Multi-family homes (MFH) are other types of residential real estate properties, but they consist of more than one unit and house more than one family. Before pointing out what makes these rental properties great for a long term investment, it should be mentioned that MFHs are recommended to experienced property investors looking to grow their real estate investment portfolio.
Related: Understanding Multi-Family Investment Property Returns and Benefits
High Return on Investment
As mentioned earlier, the ultimate goal of every real estate investor is to make money. In real estate investing, money is made through cash flow and appreciation. In terms of cash flow, property investors have a higher chance of securing positive cash flow (and a higher ROI) with multi-family homes. This is because these long term investment properties contain more residential units and thus, more tenants paying monthly rent.
In addition, even though SFHs appreciate at a faster rate, this does not mean MFHs don’t appreciate. Property investors owning this type of long term investment can actually force appreciation on their real estate properties! For example, adding amenities such as a laundry room or a parking space, providing extra services, or renovating the curb appeal of the rental property are a few ways for a real estate investor to force appreciation.
Doing so not only allows for forced appreciation on the long term investment, but property investors can charge extra for providing such services and amenities. Thus, they can boost their rental income and generate a positive cash flow, which leads to higher rate of return on investment!
Related: Real Estate Questions: What Is a Good Return on Investment?
Easy to Finance
Even though multi-family homes are expensive, they’re still easy to finance. How so? Well, thanks to positive cash flow banks and loan lenders are more motivated to give a mortgage to multi-family rental property investors because they guarantee enough rental income to cover the loan payments. It seems that lenders also believe multi-family homes make the best long term investment!
Moreover, it’s easier (and makes more financial sense) to obtain one loan to cover a number of residential units than to obtain multiple loans to cover multiple rental properties, each with only one residential unit.
Occupancy Rate
Lastly, MFHs are of the best long term investment because property investors don’t have to worry about vacancies. As long as you’re investing in the right location in which demand for real estate investing is high and people would rather rent than buy real estate properties, it’s highly unlikely to get a 100% vacancy rate. In such locations, multi-family homes are the best long term investment properties because there’ll always be a pool of potential tenants and occupancy rates are high.
To start looking for and analyzing the best multi-family rental properties in your city and neighborhood of choice, click here.
Best Long Term Investment – REIT
Real Estate Investment Trusts (REITs for short) are companies that own real estate properties from different types ranging from apartment buildings, office buildings, to large shopping malls and skyscrapers. This long term investment is one of the best because:
- It does not involve direct property ownership which is great for an investor interested in real estate investing without the hassle of becoming a landlord and playing an active role (passive long term investment)
- You don’t have to invest a big capital and you’ll have minimal responsibilities
- When you invest your money in a real estate investment trust, you receive a passive income (in the form of dividends)
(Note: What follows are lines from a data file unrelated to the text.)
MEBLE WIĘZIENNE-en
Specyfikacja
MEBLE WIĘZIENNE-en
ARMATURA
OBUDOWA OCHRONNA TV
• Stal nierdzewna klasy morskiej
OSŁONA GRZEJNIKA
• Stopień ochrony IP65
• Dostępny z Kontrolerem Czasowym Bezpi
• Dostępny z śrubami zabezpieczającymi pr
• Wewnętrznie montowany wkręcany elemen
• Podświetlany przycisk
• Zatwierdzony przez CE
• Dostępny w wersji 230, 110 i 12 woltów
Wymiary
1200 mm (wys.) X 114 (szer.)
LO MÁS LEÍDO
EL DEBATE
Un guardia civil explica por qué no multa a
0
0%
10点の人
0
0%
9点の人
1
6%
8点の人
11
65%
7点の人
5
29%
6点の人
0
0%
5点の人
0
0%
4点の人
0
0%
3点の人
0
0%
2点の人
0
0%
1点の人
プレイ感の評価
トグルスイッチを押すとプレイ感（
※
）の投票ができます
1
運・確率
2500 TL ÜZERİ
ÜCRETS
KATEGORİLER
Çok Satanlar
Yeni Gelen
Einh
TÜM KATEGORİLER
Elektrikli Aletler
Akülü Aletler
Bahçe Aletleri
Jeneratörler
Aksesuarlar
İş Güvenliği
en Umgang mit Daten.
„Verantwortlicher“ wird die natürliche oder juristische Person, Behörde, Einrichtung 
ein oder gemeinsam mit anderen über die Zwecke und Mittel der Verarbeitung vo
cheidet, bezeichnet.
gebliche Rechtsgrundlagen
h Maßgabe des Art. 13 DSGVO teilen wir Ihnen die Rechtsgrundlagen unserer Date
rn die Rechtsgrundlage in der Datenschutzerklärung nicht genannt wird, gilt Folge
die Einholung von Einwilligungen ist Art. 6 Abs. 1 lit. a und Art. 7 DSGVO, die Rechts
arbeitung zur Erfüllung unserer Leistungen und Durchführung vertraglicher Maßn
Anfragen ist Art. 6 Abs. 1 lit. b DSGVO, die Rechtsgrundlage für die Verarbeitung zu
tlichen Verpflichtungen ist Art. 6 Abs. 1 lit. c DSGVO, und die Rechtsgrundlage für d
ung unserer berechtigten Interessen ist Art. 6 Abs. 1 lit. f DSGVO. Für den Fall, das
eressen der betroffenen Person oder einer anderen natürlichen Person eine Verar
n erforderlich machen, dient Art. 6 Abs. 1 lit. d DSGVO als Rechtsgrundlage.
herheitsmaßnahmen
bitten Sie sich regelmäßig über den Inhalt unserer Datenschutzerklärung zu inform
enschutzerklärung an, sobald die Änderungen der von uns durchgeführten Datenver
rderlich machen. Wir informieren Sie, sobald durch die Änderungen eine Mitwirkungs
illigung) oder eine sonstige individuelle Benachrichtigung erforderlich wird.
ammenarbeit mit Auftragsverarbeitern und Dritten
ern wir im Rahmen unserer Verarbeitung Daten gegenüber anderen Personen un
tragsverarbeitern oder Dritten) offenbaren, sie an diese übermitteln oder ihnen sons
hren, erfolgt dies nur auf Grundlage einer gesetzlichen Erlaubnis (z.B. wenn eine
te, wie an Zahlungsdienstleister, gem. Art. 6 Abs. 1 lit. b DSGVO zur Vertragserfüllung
- Since a real estate investment trust owns more than one investment property, being a part of this long term investment allows you to have a diverse investment portfolio
The Bottom Line
Matching your real estate investment strategy with the type of investment property to buy is essential for a successful real estate investing career. Single-family homes and multi-family homes are the best property types to consider when you’re going for a long term investment. Another investment to consider for the long term is a REIT which own and manages real estate properties on behalf of the investors. As a real estate investor, you have to learn the pros and cons each type to reach a final answer regarding which makes a better long term investment for you.